19 juni 2013

You say it best … when you say nothing at all

I HAVE ALWAYS BEEN INTRIGUED by the title of this song which became a major hit thanks to Notting Hill. I’m sure it’s all about love and devotion, just like the movie, but you don’t need to be much of a male chauvinist pig to interpret it in a more sexist way. In any case, the theme is non-verbal communication and that is why I came to think of it when looking at two wonderful magazine cover illustrations.

Instead of following the usual path for magazine covers and combine visuals and words, the standard procedure for a New Yorker cover is to rely on the visual element alone, with no accompanying headline. This shows great trust in the power of non-verbal communication. On a New Yorker front page, the illustration by itself has to convey the message so clearly that no words will be needed. I find this approach really bold and inspiring, but does it work?

First, let’s have a look at the two covers. One relates to last year’s U.S. presidential election campaign (the issue is from October 15, 2012) and the other one is a comment on a new citibike initiative in New York City.

THE NARRATIVE TECHNIQUES of the two illustrations are not the same.
The one to the left, created by Barry Blitt, is almost like a secret code. You won’t understand it unless you know two things. One, that Mitt Romney won the first TV debate with Barack Obama by such a wide margin that the president might as well not have participated. And the other thing you need to know is that Clint Eastwood was a speaker at the Republican National Convention 31 August 2012, and as a rhetorical device, he chose to address a chair on the stage, pretending that it was president Obama.

So first, ”a chair” has been established as a metaphor for Barack Obama, and secondly – even though the artist might not agree with that metaphor or sympathize with Eastwood’s convention stunt (very few people did) – he uses it to illustrate how disappointed he is with the president’s debate performance five weeks later. This is very witty, I think. But it’s also pretty demanding. The New Yorker expects a lot from its audience.

WITH THE CITIBIKE COVER, you don’t need lots of factual knowledge to understand the illustration. It might help if you have heard of the New York citibike initiative but even if you have not, you will still roughly understand what the story is about (and be a lot wiser once you have read the article inside. At least that is my presumption … I only know these two illustrations from the web).

Still, the cover puzzled me. Like the majority of those who used the New Yorker’s Facebook page to comment on the illustration, I saw it as ironic, the message being: It would be better if people got their exercise when riding through town on a city bike than by sweating in a gym.
But the funny thing about images as communicators is that even when a visual message seems crystal clear to you, another person might interpret the same image in a completely different way. According to Connie Malamed who wrote Visual Language for Designers, studies show that people frequently misinterpret images – that is, understanding the message of the image differently than what was intended.

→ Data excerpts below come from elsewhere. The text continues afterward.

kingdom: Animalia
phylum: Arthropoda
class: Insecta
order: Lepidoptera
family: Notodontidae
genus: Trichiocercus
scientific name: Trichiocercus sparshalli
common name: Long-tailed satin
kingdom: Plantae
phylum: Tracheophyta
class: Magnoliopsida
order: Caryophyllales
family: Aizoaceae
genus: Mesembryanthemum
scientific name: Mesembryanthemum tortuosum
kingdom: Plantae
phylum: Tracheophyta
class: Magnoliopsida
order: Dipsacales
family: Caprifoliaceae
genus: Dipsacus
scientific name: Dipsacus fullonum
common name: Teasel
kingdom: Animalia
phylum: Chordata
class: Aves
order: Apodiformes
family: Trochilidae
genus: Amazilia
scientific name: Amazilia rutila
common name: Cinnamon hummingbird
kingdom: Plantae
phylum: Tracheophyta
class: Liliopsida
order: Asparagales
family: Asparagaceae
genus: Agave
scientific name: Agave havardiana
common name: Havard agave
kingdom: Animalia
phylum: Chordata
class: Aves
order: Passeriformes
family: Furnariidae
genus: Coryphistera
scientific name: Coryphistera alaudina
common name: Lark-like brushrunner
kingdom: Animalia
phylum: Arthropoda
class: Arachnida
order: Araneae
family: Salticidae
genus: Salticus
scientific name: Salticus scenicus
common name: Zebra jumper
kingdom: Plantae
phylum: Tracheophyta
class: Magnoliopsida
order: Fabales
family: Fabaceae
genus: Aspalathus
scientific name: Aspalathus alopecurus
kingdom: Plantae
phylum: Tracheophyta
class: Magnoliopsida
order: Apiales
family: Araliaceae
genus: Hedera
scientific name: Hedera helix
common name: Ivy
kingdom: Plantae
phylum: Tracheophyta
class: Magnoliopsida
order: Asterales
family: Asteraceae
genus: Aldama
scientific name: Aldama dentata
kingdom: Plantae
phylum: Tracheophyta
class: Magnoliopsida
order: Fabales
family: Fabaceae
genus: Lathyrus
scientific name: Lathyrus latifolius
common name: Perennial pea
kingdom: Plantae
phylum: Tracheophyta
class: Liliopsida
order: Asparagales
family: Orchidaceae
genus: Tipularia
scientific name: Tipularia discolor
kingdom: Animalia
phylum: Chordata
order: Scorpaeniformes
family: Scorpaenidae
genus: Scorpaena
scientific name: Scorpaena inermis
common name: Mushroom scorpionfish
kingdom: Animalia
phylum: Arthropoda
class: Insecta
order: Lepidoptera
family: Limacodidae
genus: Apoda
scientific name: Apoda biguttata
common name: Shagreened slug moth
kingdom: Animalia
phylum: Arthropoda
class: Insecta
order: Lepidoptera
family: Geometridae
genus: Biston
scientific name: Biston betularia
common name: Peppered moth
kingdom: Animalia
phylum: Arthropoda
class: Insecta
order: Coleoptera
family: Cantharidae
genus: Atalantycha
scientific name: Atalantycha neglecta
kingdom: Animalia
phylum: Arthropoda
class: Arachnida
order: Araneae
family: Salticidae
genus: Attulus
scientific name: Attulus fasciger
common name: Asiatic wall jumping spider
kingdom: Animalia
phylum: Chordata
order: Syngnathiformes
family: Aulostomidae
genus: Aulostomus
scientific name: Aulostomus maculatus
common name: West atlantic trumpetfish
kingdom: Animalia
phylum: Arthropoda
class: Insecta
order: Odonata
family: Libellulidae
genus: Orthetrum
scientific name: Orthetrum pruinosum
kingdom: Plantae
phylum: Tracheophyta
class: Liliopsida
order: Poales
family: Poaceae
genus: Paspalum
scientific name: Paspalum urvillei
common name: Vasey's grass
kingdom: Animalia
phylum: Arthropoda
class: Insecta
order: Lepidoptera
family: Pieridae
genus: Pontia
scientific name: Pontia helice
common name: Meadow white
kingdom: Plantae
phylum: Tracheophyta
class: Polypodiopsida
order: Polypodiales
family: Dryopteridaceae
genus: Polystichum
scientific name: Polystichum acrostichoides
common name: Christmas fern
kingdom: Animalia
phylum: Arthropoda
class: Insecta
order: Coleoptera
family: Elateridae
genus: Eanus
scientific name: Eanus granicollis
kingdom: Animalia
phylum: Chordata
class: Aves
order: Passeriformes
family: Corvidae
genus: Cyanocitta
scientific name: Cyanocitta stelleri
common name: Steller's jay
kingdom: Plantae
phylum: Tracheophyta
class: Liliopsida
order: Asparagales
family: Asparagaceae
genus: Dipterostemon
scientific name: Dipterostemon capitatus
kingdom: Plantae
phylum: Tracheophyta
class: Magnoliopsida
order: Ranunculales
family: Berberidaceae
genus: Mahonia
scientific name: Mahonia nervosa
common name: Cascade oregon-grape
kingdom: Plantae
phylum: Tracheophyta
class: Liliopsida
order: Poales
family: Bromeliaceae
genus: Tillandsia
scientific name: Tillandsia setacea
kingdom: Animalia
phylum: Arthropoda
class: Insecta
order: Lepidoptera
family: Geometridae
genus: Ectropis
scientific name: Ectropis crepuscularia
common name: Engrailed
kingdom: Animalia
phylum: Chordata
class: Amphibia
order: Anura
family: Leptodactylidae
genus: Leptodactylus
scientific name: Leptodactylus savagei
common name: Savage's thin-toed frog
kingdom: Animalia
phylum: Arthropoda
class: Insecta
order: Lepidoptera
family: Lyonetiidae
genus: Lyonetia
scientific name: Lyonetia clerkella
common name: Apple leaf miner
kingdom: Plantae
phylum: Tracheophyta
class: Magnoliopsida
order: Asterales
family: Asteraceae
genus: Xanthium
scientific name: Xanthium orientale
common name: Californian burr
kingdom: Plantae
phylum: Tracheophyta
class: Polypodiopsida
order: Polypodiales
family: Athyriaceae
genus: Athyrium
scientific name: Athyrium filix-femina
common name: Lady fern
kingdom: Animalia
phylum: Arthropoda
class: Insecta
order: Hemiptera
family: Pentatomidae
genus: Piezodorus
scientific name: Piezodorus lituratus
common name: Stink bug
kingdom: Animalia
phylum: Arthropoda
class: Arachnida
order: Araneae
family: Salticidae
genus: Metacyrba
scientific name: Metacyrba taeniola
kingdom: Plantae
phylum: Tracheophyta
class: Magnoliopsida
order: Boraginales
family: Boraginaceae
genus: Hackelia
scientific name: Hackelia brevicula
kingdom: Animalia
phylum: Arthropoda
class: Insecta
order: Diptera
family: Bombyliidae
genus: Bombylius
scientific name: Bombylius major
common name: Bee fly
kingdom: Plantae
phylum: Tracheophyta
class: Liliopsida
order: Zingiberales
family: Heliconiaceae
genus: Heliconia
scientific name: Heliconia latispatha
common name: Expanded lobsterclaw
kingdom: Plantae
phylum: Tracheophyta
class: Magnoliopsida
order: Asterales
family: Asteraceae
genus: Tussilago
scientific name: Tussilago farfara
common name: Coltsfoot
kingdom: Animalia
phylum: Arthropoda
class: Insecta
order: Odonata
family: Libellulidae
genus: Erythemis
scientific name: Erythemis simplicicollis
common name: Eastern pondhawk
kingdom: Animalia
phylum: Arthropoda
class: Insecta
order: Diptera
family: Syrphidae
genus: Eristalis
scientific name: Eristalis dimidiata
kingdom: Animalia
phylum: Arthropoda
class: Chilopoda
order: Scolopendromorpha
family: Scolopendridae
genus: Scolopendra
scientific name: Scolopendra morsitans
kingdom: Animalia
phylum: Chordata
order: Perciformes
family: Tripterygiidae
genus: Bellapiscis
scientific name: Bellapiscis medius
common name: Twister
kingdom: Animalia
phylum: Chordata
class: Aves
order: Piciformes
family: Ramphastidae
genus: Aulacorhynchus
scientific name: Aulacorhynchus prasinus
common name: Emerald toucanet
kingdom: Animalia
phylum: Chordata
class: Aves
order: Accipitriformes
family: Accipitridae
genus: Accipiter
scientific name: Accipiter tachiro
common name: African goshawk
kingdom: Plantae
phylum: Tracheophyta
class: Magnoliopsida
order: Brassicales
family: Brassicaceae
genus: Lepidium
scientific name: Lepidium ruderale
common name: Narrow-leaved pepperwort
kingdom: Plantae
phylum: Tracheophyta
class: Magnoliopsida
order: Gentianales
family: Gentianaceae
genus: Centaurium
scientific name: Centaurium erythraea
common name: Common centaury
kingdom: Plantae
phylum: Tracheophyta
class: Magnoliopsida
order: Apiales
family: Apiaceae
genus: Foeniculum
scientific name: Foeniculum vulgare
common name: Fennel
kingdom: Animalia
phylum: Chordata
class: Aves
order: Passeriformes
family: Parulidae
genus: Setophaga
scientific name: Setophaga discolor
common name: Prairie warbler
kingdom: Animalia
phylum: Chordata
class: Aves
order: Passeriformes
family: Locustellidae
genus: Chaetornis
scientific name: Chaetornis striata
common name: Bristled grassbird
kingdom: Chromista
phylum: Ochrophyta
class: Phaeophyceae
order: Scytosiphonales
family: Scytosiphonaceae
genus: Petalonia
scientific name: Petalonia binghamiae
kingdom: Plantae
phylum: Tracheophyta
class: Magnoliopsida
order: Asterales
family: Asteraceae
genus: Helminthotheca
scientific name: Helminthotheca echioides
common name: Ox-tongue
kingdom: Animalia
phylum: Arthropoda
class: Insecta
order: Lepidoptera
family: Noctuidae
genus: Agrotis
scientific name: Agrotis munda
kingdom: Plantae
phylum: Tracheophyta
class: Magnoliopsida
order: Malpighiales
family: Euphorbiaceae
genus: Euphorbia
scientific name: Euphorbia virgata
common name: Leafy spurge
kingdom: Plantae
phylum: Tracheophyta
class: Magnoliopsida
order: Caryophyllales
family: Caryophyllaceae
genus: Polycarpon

The citibike illustration was probably conceived to be ironic (even though the artist, Marcellus Hall, did not mention this when interviewed about his illustration). But we cannot know for sure – maybe Hall was just imagining a funny situation – and, more importantly, does the potential irony reflect the coverage inside the magazine? My guess is it does not.

UNDER NORMAL CIRCUMSTANCES, I would regard it a huge weakness for an illustration to be biased in a different direction than the story it is supposed to illustrate. In previous blogposts (here’s one example), I have criticized such cases because of the obvious risk that readers will get confused, disorientated, even misled.
I guess The New Yorker is the exception that proves the rule.
Readers of this magazine have gotten used to covers that do not qualify or substantitate the story but should be rather seen as a ”second opinion”, as an artist’s independent point of view on the topic, sometimes even contradicting the words inside the magazine. Most likely, the same readers appreciate this communicative strategy and look forward to see ”what they have come up with this week”.

The reason why it works? There are three, I think. One is habit. I once heard a jazz drummer explain that ”if I make a mistake, I’ll make sure to repeat it a couple of times. That way, it will no longer be a mistake; I have simply invented a new figure”.
If you show consistency in the way you communicate, just about anything may work.
The other reason is that the audience of The New Yorker are not your average magazine readers but quite upmarket and intellectual. For titles such as Tattoo Magazine or Hot Rod, the approach might not be recommendable.
And last, but not least, it works simply because The New Yorker uses such great illustrators. Every week of the year.